Alex moved like a zombie through washing up and putting in his contacts as Paul and Sid lingered near the door, ready to go down to the refectory.
Sid was watching him. “You look terrible,” he said.
“Maybe it’s the sleeping on the floor,” Paul said. “I can see if we can add more blankets.”
“No, no.” Alex waved a hand, his mind still racing through everything he had seen. “No, it’s fine.” He splashed his face again. His eyes were a little sore, but he was getting better at putting his contacts in. He was thinking of the moment when the creatures had spotted him, as he crouched next to…next to Sid’s bike.

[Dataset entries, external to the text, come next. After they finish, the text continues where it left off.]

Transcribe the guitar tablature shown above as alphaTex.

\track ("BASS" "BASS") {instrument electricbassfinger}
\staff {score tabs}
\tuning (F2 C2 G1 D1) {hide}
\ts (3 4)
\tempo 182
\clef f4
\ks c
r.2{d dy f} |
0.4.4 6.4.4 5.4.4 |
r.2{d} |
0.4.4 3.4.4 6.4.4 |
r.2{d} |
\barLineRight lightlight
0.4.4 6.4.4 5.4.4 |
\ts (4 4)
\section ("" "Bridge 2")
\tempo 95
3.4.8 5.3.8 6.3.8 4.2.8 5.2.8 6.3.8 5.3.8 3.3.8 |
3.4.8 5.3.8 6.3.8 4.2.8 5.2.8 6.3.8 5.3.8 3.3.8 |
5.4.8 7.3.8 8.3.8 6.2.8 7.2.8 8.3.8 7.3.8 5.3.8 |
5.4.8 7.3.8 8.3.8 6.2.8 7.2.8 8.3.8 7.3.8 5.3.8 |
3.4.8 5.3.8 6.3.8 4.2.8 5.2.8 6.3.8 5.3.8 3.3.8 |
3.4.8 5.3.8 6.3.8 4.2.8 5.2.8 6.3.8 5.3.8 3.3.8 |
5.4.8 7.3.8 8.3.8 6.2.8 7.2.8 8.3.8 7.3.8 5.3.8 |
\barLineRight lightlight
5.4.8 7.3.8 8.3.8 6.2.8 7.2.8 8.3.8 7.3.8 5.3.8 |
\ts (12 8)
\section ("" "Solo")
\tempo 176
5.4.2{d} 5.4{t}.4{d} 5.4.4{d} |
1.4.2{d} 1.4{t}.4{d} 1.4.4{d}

He slapped his forehead in disgust. “The…” He turned around, reaching for his sneakers and jamming his feet into them. “You guys go on.”
“What are you doing?” Paul stared.
“I forgot—I wanted to go for a walk. You know…think,” he said awkwardly.
“You wanted to…think?” Paul repeated the words as though he had never heard them before. He pointed to the scratches on his face and neck. “People will be cheering. Look at my face! This is like a medal.”
Alex smacked Paul on the shoulder as he ran out the door. “Enjoy it.”